■ **LIST OF TASKS**:
A - From the passage on Priapos, return the text starting with "Considering how frequently" and going on through "of History 4.6.1)".
B - Recast the paragraph of the Priapos passage that opens "Aside from being a personification of the phallos" as a short bulleted list of its main points.
C - Summarize the Priapos passage in two sentences.

■ **DOCUMENT SECTION**:
=-=-=
Aside from being a personification of the phallos, Priapos presides over the fertility of animal and plant life and is a powerful apotropaic force, defending against thieves, burglars and malefic charms and spells. Images of him, often crudely made and emphasizing his enormous member, were placed in gardens and outside homes to protect those within. Indeed it is primarily in this capacity that he appears in the bawdy collection of anonymous Latin verse called the Priapeia. Although most of the pieces involve prostitutes stealthily sneaking into a garden to “make use of his tumescence in their filthy self-abuse” as one blushing Victorian scholar described it, or the God threatening to forcefully sodomize thieves and witches, in a few instances we catch a glimpse of his role in adolescent rites of passage and his power to heal. Interestingly Petronius describes a mystery-cult devoted to Priapos in his novel the Satyricon with precisely those aims. The priestess Quartilla has contracted malaria and hopes that by overseeing the rites (which involves a mock marriage of children and the rape of a man by an individual representing Priapos) she will be cured of it. As encountered in Petronius, these mysteries of Priapos bear a strong resemblance to contemporary Bacchic, Eleusinian and Isiac mysteries – though whether they represent an actual cult or are a literary mish-mash intended to satirize these sacred institutions remains unsettled in scholarly circles. We do know from Diodoros, Strabo and other authors that Priapos was given a role within a variety of mysteries so perhaps that element is authentic.

Considering how frequently he is associated with aggressive sexuality one may naturally wonder why he is incapable in myth of consummating a union with assorted Goddesses and nymphs. Is it all for the laughs – or is there something more behind it?

Both, I suspect.

Diodoros remarked:

And in the sacred rites, not only of Dionysos but of practically all other Gods as well, Priapos received honour to some extent, being introduced in the sacrifices to the accompaniment of laughter and sport. (Library of History 4.6.1)
=-=-=
■ **EXERCISE DATA**:
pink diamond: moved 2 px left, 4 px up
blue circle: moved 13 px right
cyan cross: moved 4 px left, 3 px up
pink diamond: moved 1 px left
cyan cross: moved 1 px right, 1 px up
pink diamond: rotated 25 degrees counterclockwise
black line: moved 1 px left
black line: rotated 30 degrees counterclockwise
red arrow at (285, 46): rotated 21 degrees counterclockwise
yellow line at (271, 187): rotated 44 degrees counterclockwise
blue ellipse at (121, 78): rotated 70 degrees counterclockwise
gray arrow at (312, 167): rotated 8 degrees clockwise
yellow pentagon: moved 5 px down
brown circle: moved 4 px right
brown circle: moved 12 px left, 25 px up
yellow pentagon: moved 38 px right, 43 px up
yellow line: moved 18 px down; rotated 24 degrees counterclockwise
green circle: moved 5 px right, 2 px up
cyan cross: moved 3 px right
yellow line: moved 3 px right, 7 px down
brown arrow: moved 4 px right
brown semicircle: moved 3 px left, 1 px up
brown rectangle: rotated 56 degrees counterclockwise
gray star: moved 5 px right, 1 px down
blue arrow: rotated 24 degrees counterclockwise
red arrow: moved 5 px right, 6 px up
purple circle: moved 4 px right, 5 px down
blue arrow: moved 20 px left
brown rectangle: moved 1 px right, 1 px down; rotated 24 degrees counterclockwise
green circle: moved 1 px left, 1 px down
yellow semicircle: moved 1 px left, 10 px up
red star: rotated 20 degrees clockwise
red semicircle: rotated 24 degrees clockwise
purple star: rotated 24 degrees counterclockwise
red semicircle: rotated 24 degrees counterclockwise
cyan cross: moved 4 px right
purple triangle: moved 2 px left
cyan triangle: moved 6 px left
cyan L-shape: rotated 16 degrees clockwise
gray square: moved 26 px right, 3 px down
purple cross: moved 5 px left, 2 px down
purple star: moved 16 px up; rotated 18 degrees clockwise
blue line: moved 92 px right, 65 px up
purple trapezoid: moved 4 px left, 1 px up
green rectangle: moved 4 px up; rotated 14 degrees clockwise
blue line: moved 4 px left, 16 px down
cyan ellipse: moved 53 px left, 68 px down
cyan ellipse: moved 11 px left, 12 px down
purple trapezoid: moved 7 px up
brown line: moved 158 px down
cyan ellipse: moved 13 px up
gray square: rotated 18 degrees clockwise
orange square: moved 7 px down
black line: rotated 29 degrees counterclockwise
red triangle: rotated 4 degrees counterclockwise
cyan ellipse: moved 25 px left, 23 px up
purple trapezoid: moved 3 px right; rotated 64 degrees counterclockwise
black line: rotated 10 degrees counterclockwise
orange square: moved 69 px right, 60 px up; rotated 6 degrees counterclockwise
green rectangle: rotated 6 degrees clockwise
=-=-=
■ **ANSWERS PROVIDED**:
A -
Considering how frequently he is associated with aggressive sexuality one may naturally wonder why he is incapable in myth of consummating a union with assorted Goddesses and nymphs. Is it all for the laughs – or is there something more behind it?

Both, I suspect.

Diodoros remarked:

And in the sacred rites, not only of Dionysos but of practically all other Gods as well, Priapos received honour to some extent, being introduced in the sacrifices to the accompaniment of laughter and sport. (Library of History 4.6.1)

B -
- Besides personifying the phallos, Priapos presides over animal and plant fertility and is a strong apotropaic force against thieves, burglars, and malefic charms and spells.
- Crude images of him with an enormous member were set in gardens and outside homes as protection.
- He appears mainly in this protective role in the Priapeia, a bawdy collection of anonymous Latin verse.
- Most Priapeia pieces involve prostitutes sneaking into a garden or the God threatening to sodomize thieves and witches. A few show his role in adolescent rites of passage and his power to heal.
- In the Satyricon, Petronius describes a mystery cult of Priapos with those same aims. The priestess Quartilla hopes that overseeing its rites will cure her malaria.
- These mysteries resemble Bacchic, Eleusinian and Isiac mysteries. Scholars have not settled whether they reflect a real cult or a literary satire.
- Diodoros, Strabo and other authors show that Priapos had a role in various mysteries, so that element may be authentic.

C - Priapos personifies the phallos, presides over animal and plant fertility, and protects against thieves and malefic spells, which is his main role in the Latin Priapeia. A few sources also point to his part in rites of passage, healing and various mysteries, where Diodoros says he was honored with laughter and sport.